I recently found this blog via another one I read and found a recent post insightful. What do you think? The title of the post, “You Can’t Handle It.”

Don’t we expect polish before service? Not sure it fits the Scripture.

About the Author
Husband to Patty. Daddy to Kimberly and Tommie. Grandpa Doc to Cohen, Max, Fox, and Marlee. Pastor to Snow Hill Baptist Church. Graduate of Oklahoma Baptist University and Southwestern Baptist Theological Seminary. Reading. Photography. Golf. Colorado. Jeeping. Friend. The views and opinions expressed here are my own and should not be construed as representing the corporate views of the church I pastor.

4 comments on “Thoughts from perviously unchurched …

  1. says:

    Without a doubt, there must be transformation. What I wonder is at what pace/level must one come to before there is a place of service/leadership.

    I got more of a sense the post was reacting to a pre-determined place in the process of following Jesus. I wonder how many times we are too busy looking for someone to fill one of those “big responsibility” things and miss helping someone feel a part and engaging the process of transformation that one day may result in thier coming to a place of larger responsibility.

    Maybe what I am saying is how do we help someone find a way to be faithful in what we might consider the small things, and at the same time they might consider the big things, so that as Christ is formed in them, they may one day hear, “you have been faithful with the small and now you will be trusted with the big.”

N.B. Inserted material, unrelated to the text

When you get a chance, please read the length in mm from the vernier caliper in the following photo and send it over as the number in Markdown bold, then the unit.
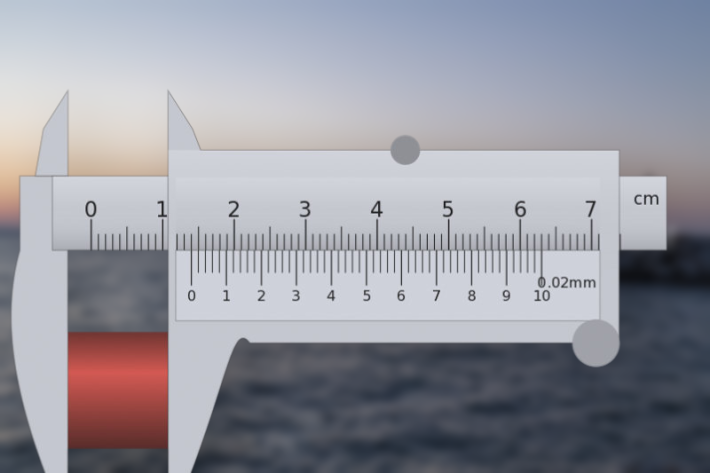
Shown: **14.0** mm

    Not sure we do that well because it seems we are always looking to fill the big and many do want to start with the small. We do not give them as much time and energy.

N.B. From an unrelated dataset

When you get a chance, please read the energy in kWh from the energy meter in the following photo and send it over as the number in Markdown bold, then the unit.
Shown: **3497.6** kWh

    Is it because it takes more time to walk with someone who hasn’t yet come as far as we sense necessary?

  2. says:

    I too loved the article and found it very insightful. I don’t like the way she used the ‘we’ statements assuming everyone who is truely searching is searching in the way she is.

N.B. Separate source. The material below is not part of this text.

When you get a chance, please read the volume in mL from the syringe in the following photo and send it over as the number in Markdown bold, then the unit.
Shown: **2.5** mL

    Todd, you make a great point distinguishing the small things from the larger ones. As I think about your point, I wonder if we church leaders ought to give searchers, newcomers, and the like the time to experience church life without any ‘expectation whatsoever’. Then, when they have been ministered to and experienced the community of faith, or, when the time comes for the searcher to participate in greater responsibility, then instead of expectations, we provide models for ‘deeper spirituality’ (I really think how we use language is important, esp to the seeker who is shy about being manipulated- but then again, changing our language can be very manipulatory if we’re only concerned with getting the seeker to the point we think they need to experience God in the fullest by making the language sound less threatening).

    Thanks for sharing this article!

  3. Anonymous says:

    Wow. That’s an interesting perspective and one that should give us something to chew on for a while. I was struck, however, by the comment that the church should accept those folk just as they are without expecting them to ever change. Is it possible to follow Christ and not be transformed? And should our churches be full of people who live satisfied with who they are and how they are? Actually, it seems to me that that is where we are currently in the church and that is not a very good thing.

    At the same time I sensed a subtle message that says, “we aren’t going to change, but if you want to keep us around you’d better.” It all sounded rather condescending to me.

  4. says:

    I agree we should be very careful giving the impression that “service” is immediate. However, the person who comes to faith may on occasion “want” to get more involved and so we must have a more gradual way to help that person know they are as valuable in small things as another they observe in big things. I think Paul may have an illustration in his discussion on spiritual gifts. He makes the point there is great need to understand the equal value of ” showy” gifts and “unseemly” (less visible) ones. I picked up from the post that this person hoped to be giver freedom to serve while in the process of learning what it may mean to be transformed into the image of Christ.